A Weekly Survey of News From Other Campuses

By Victoria G.T. Bassetti

A sweeping review of Amherst College fraternities by the school's Board of Trustees has worried students who fear that the system might be abolished.

The Trustees this fall set up a subcommittee to examine the fraternities and asked four college governance groups to submit reports by this week.

The committee is expected to report to the full board on January 15, but it remains unclear what revisions--if any--might be suggested.

The Amherst faculty last week voted 90 to 29 in a secret ballot for the abolition of the fraternities. And earlier in the year, the Alumni Board also voted to eliminate the system.

Acting President G. Armour Crag also has publicly favored banning the organizations, reported the Amherst Student, the campus newspaper.

No alternative system has been proposed for the 600 residents of the college's eight coeducational fraternities who comprise more than 33 percent of the student body.

Almost 300 students held a rally in support of the fraternities in mid-November. The rally was organized by the Inter-Fraternity Council.

Students carried signs reading "Give us the choice," and "Frats Belong at Amherst."

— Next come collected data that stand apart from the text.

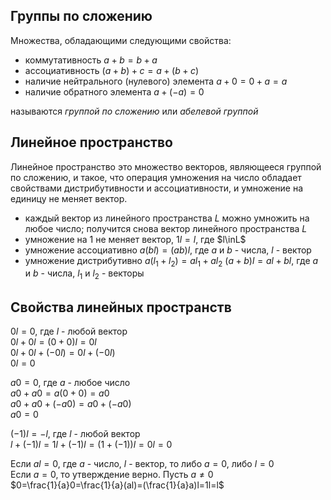 ## Группы по сложению
Множества, обладающими следующими свойства:
- коммутативность $a+b=b+a$
- ассоциативность $(a+b)+c=a+(b+c)$
- наличие нейтрального (нулевого) элемента $a+0=0+a=a$
- наличие обратного элемента $a+(-a)=0$  

называются *группой по сложению* или *абелевой группой*

## Линейное пространство
Линейное пространство это множество векторов, являющееся группой по сложению, и такое, 
что операция умножения на число обладает свойствами дистрибутивности и ассоциативности,
и умножение на единицу не меняет вектор.
- каждый вектор из линейного пространства $L$ можно умножить на любое число;
получится снова вектор линейного пространства $L$
- умножение на 1 не меняет вектор, $1l=l$, где $l\inL$
- умножение ассоциативно $a(bl)=(ab)l$, где $a$ и $b$ - числа, $l$ - вектор
- умножение дистрибутивно $a(l_1+l_2)=al_1+al_2$ $(a+b)l=al+bl$, где $a$ и $b$ - числа, $l_1$ и $l_2$ - векторы

## Свойства линейных пространств 
$0l=0$, где $l$ - любой вектор  
$0l+0l=(0+0)l=0l$  
$0l+0l+(-0l)=0l+(-0l)$  
$0l=0$  

$a0=0$, где $a$ - любое число  
$a0+a0=a(0+0)=a0$  
$a0+a0+(-a0)=a0+(-a0)$  
$a0=0$  

$(-1)l=-l$, где $l$ - любой вектор  
$l+(-1)l=1l+(-1)l=(1+(-1))l=0l=0$  

Если $al=0$, где $a$ - число, $l$ - вектор, то либо $a=0$, либо $l=0$  
Если $a=0$, то утверждение верно. Пусть $a\ne0$  
$0=\frac{1}{a}0=\frac{1}{a}(al)=(\frac{1}{a}a)l=1l=l$  


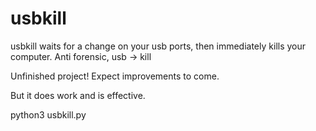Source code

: # usbkill
usbkill waits for a change on your usb ports, then immediately kills your computer.  Anti forensic, usb -> kill


Unfinished project! Expect improvements to come.

But it does work and is effective.

python3 usbkill.py
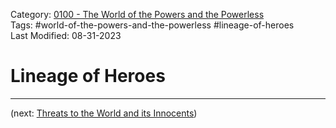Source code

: Category: [0100 - The World of the Powers and the Powerless](0100%20-%20The%20World%20of%20the%20Powers%20and%20the%20Powerless.md)  
Tags: #world-of-the-powers-and-the-powerless #lineage-of-heroes  
Last Modified: 08-31-2023  
# Lineage of Heroes

****

(next: [Threats to the World and its Innocents](Threats%20to%20the%20World%20and%20its%20Innocents.md))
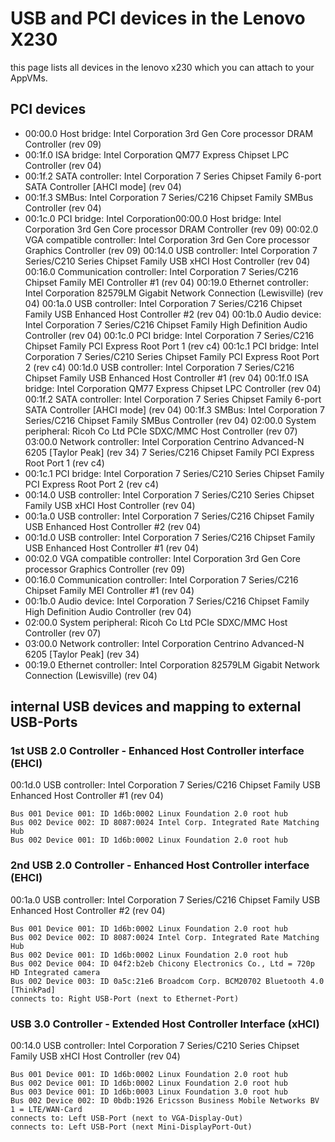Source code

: # USB and PCI devices in the Lenovo X230
this page lists all devices in the lenovo x230 which you can attach to your AppVMs.

## PCI devices

- 00:00.0 Host bridge: Intel Corporation 3rd Gen Core processor DRAM Controller (rev 09)
- 00:1f.0 ISA bridge: Intel Corporation QM77 Express Chipset LPC Controller (rev 04)
- 00:1f.2 SATA controller: Intel Corporation 7 Series Chipset Family 6-port SATA Controller [AHCI mode] (rev 04)
- 00:1f.3 SMBus: Intel Corporation 7 Series/C216 Chipset Family SMBus Controller (rev 04)
- 00:1c.0 PCI bridge: Intel Corporation00:00.0 Host bridge: Intel Corporation 3rd Gen Core processor DRAM Controller (rev 09)
00:02.0 VGA compatible controller: Intel Corporation 3rd Gen Core processor Graphics Controller (rev 09)
00:14.0 USB controller: Intel Corporation 7 Series/C210 Series Chipset Family USB xHCI Host Controller (rev 04)
00:16.0 Communication controller: Intel Corporation 7 Series/C216 Chipset Family MEI Controller #1 (rev 04)
00:19.0 Ethernet controller: Intel Corporation 82579LM Gigabit Network Connection (Lewisville) (rev 04)
00:1a.0 USB controller: Intel Corporation 7 Series/C216 Chipset Family USB Enhanced Host Controller #2 (rev 04)
00:1b.0 Audio device: Intel Corporation 7 Series/C216 Chipset Family High Definition Audio Controller (rev 04)
00:1c.0 PCI bridge: Intel Corporation 7 Series/C216 Chipset Family PCI Express Root Port 1 (rev c4)
00:1c.1 PCI bridge: Intel Corporation 7 Series/C210 Series Chipset Family PCI Express Root Port 2 (rev c4)
00:1d.0 USB controller: Intel Corporation 7 Series/C216 Chipset Family USB Enhanced Host Controller #1 (rev 04)
00:1f.0 ISA bridge: Intel Corporation QM77 Express Chipset LPC Controller (rev 04)
00:1f.2 SATA controller: Intel Corporation 7 Series Chipset Family 6-port SATA Controller [AHCI mode] (rev 04)
00:1f.3 SMBus: Intel Corporation 7 Series/C216 Chipset Family SMBus Controller (rev 04)
02:00.0 System peripheral: Ricoh Co Ltd PCIe SDXC/MMC Host Controller (rev 07)
03:00.0 Network controller: Intel Corporation Centrino Advanced-N 6205 [Taylor Peak] (rev 34)
 7 Series/C216 Chipset Family PCI Express Root Port 1 (rev c4)
- 00:1c.1 PCI bridge: Intel Corporation 7 Series/C210 Series Chipset Family PCI Express Root Port 2 (rev c4)
- 00:14.0 USB controller: Intel Corporation 7 Series/C210 Series Chipset Family USB xHCI Host Controller (rev 04)
- 00:1a.0 USB controller: Intel Corporation 7 Series/C216 Chipset Family USB Enhanced Host Controller #2 (rev 04)
- 00:1d.0 USB controller: Intel Corporation 7 Series/C216 Chipset Family USB Enhanced Host Controller #1 (rev 04)
- 00:02.0 VGA compatible controller: Intel Corporation 3rd Gen Core processor Graphics Controller (rev 09)
- 00:16.0 Communication controller: Intel Corporation 7 Series/C216 Chipset Family MEI Controller #1 (rev 04)
- 00:1b.0 Audio device: Intel Corporation 7 Series/C216 Chipset Family High Definition Audio Controller (rev 04)
- 02:00.0 System peripheral: Ricoh Co Ltd PCIe SDXC/MMC Host Controller (rev 07)
- 03:00.0 Network controller: Intel Corporation Centrino Advanced-N 6205 [Taylor Peak] (rev 34)
- 00:19.0 Ethernet controller: Intel Corporation 82579LM Gigabit Network Connection (Lewisville) (rev 04)



## internal USB devices and mapping to external USB-Ports

### 1st USB 2.0 Controller - Enhanced Host Controller interface (EHCI)

00:1d.0 USB controller: Intel Corporation 7 Series/C216 Chipset Family USB Enhanced Host Controller #1 (rev 04)

    Bus 001 Device 001: ID 1d6b:0002 Linux Foundation 2.0 root hub
    Bus 002 Device 002: ID 8087:0024 Intel Corp. Integrated Rate Matching Hub
    Bus 002 Device 001: ID 1d6b:0002 Linux Foundation 2.0 root hub


### 2nd USB 2.0 Controller - Enhanced Host Controller interface (EHCI)

00:1a.0 USB controller: Intel Corporation 7 Series/C216 Chipset Family USB Enhanced Host Controller #2 (rev 04)

    Bus 001 Device 001: ID 1d6b:0002 Linux Foundation 2.0 root hub
    Bus 002 Device 002: ID 8087:0024 Intel Corp. Integrated Rate Matching Hub
    Bus 002 Device 001: ID 1d6b:0002 Linux Foundation 2.0 root hub
    Bus 002 Device 004: ID 04f2:b2eb Chicony Electronics Co., Ltd = 720p HD Integrated camera
    Bus 002 Device 003: ID 0a5c:21e6 Broadcom Corp. BCM20702 Bluetooth 4.0 [ThinkPad]
    connects to: Right USB-Port (next to Ethernet-Port)

 

### USB 3.0 Controller - Extended Host Controller Interface (xHCI)

00:14.0 USB controller: Intel Corporation 7 Series/C210 Series Chipset Family USB xHCI Host Controller (rev 04)

    Bus 001 Device 001: ID 1d6b:0002 Linux Foundation 2.0 root hub
    Bus 002 Device 001: ID 1d6b:0002 Linux Foundation 2.0 root hub
    Bus 003 Device 001: ID 1d6b:0003 Linux Foundation 3.0 root hub
    Bus 002 Device 002: ID 0bdb:1926 Ericsson Business Mobile Networks BV 1 = LTE/WAN-Card
    connects to: Left USB-Port (next to VGA-Display-Out)
    connects to: Left USB-Port (next Mini-DisplayPort-Out)
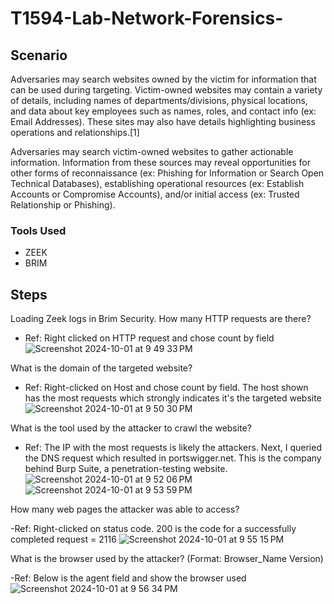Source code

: # T1594-Lab-Network-Forensics-

## Scenario

Adversaries may search websites owned by the victim for information that can be used during targeting. Victim-owned websites may contain a variety of details, including names of departments/divisions, physical locations, and data about key employees such as names, roles, and contact info (ex: Email Addresses). These sites may also have details highlighting business operations and relationships.[1]

Adversaries may search victim-owned websites to gather actionable information. Information from these sources may reveal opportunities for other forms of reconnaissance (ex: Phishing for Information or Search Open Technical Databases), establishing operational resources (ex: Establish Accounts or Compromise Accounts), and/or initial access (ex: Trusted Relationship or Phishing).

### Tools Used

- ZEEK
- BRIM

## Steps

Loading Zeek logs in Brim Security. How many HTTP requests are there? 
- Ref: Right clicked on HTTP request and chose count by field 
![Screenshot 2024-10-01 at 9 49 33 PM](https://github.com/user-attachments/assets/9b5c3b57-73e9-47cb-849c-13a9f30c5866)


What is the domain of the targeted website?
- Ref: Right-clicked on Host and chose count by field. The host shown has the most requests which strongly indicates it's the targeted website 
![Screenshot 2024-10-01 at 9 50 30 PM](https://github.com/user-attachments/assets/b8f67469-868d-46e0-add0-f7a3b2c316b7)


What is the tool used by the attacker to crawl the website?
- Ref: The IP with the most requests is likely the attackers. Next, I queried the DNS request which resulted in portswigger.net. This is the company behind Burp Suite, a penetration-testing website.
![Screenshot 2024-10-01 at 9 52 06 PM](https://github.com/user-attachments/assets/8fe866d9-5f2e-44ee-b813-687f2b025573)
![Screenshot 2024-10-01 at 9 53 59 PM](https://github.com/user-attachments/assets/c5a493c7-0bf3-4b99-b0f2-6eb3cb77785f)


How many web pages the attacker was able to access?

-Ref: Right-clicked on status code. 200 is the code for a successfully completed request = 2116
![Screenshot 2024-10-01 at 9 55 15 PM](https://github.com/user-attachments/assets/43c5fe75-306b-44dd-99fe-95d51a514528)


What is the browser used by the attacker? (Format: Browser_Name Version)

-Ref: Below is the agent field and show the browser used 
![Screenshot 2024-10-01 at 9 56 34 PM](https://github.com/user-attachments/assets/597e11c2-ba7b-434c-9b58-6f59aad6f744)






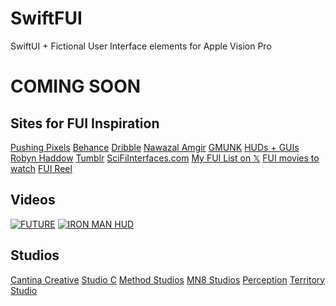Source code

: # SwiftFUI
SwiftUI + Fictional User Interface elements for Apple Vision Pro

# COMING SOON  



## Sites for FUI Inspiration
[Pushing Pixels](https://www.pushing-pixels.org/fui/) [Behance](https://www.behance.net/search/projects?search=FUI&sort=appreciations) [Dribble](https://dribbble.com/tags/fui) [Nawazal Amgir](https://nawazalamgir.com/portfolio/) [GMUNK](https://gmunk.com/Everything) [HUDs + GUIs](https://www.hudsandguis.com/) [Robyn Haddow](https://www.robynhaddow.com/) [Tumblr](https://sciencefictioninterfaces.tumblr.com/) [SciFiInterfaces.com](https://scifiinterfaces.com/) [My FUI List on 𝕏](https://x.com/i/lists/1685743116517543938) [FUI movies to watch](https://danilab.eu/ui-ux-inspiration-movies-every-designer-should-watch/) [FUI Reel](https://www.schoolofmotion.com/blog/12-incredible-futuristic-ui-reels)  

## Videos
[![FUTURE](https://img.youtube.com/vi/hs-yH-WnjBQ/0.jpg)](https://www.youtube.com/watch?v=hs-yH-WnjBQ) [![IRON MAN HUD](https://img.youtube.com/vi/v99Chyuyf4s/0.jpg)](https://www.youtube.com/watch?v=v99Chyuyf4s)

## Studios
[Cantina Creative](https://cantinacreative.com/film) [Studio C](https://www.studiocdesign.tv/) [Method Studios](https://www.methodstudios.com/en/methodmade/) [MN8 Studios](https://mn8studio.com/project) [Perception](https://www.experienceperception.com/film/?_work_film=film)  [Territory Studio](https://territorystudio.com/)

"The fraternities and the administration have not dealt with each other in good faith," said former Theta Delta member Warren Tolman, according to the Amherst Student's coverage of the rally. "Neither side is free from criticism. The fraternities are trying to change."

"We're pretty much put in a hopeless situation," said Amherst undergraduate Sue Furbish of the Trustee's Committee on Student Life which is filing a report. "There is still a little bit of hope, but the general atmosphere on campus is that they are going to be abolished."

The fraternities' controversial hazing system was officially abolished last year through a new series of college rules aimed at making the fraternities less selective.

The new system requires the fraternities to take at least a minimum number of those who rush. In addition, the system guarantees that if a person rushes four fraternities, entrance into at least one is guaranteed, the Amherst Student reported.

"We feel that they haven't given the system long enough to prove itself," said Delta Chi Tsi President J. Tucker Moodey.

The college may object to the fraternities because of the damage done to the buildings, which the college owns, Moodey said. Two fraternities were put on probation last year because of damage, and one, Delta Upsilon, was closed two years ago.

"We provide pretty much the only social life here," Moodey said. "There is just a lot of damage done to the fraternities."

"We basically provide free alcohol for the entire campus, and when we have parties with 800 to 1,000 people jammed in, there is going to be some damage." He added, "The responsibility is really all on our shoulders to provide a social life."

Added Furbish: "Abolishing fraternities would void student life, unless they came up with an alternative."

"We're fighting an uphill battle," Furbish said.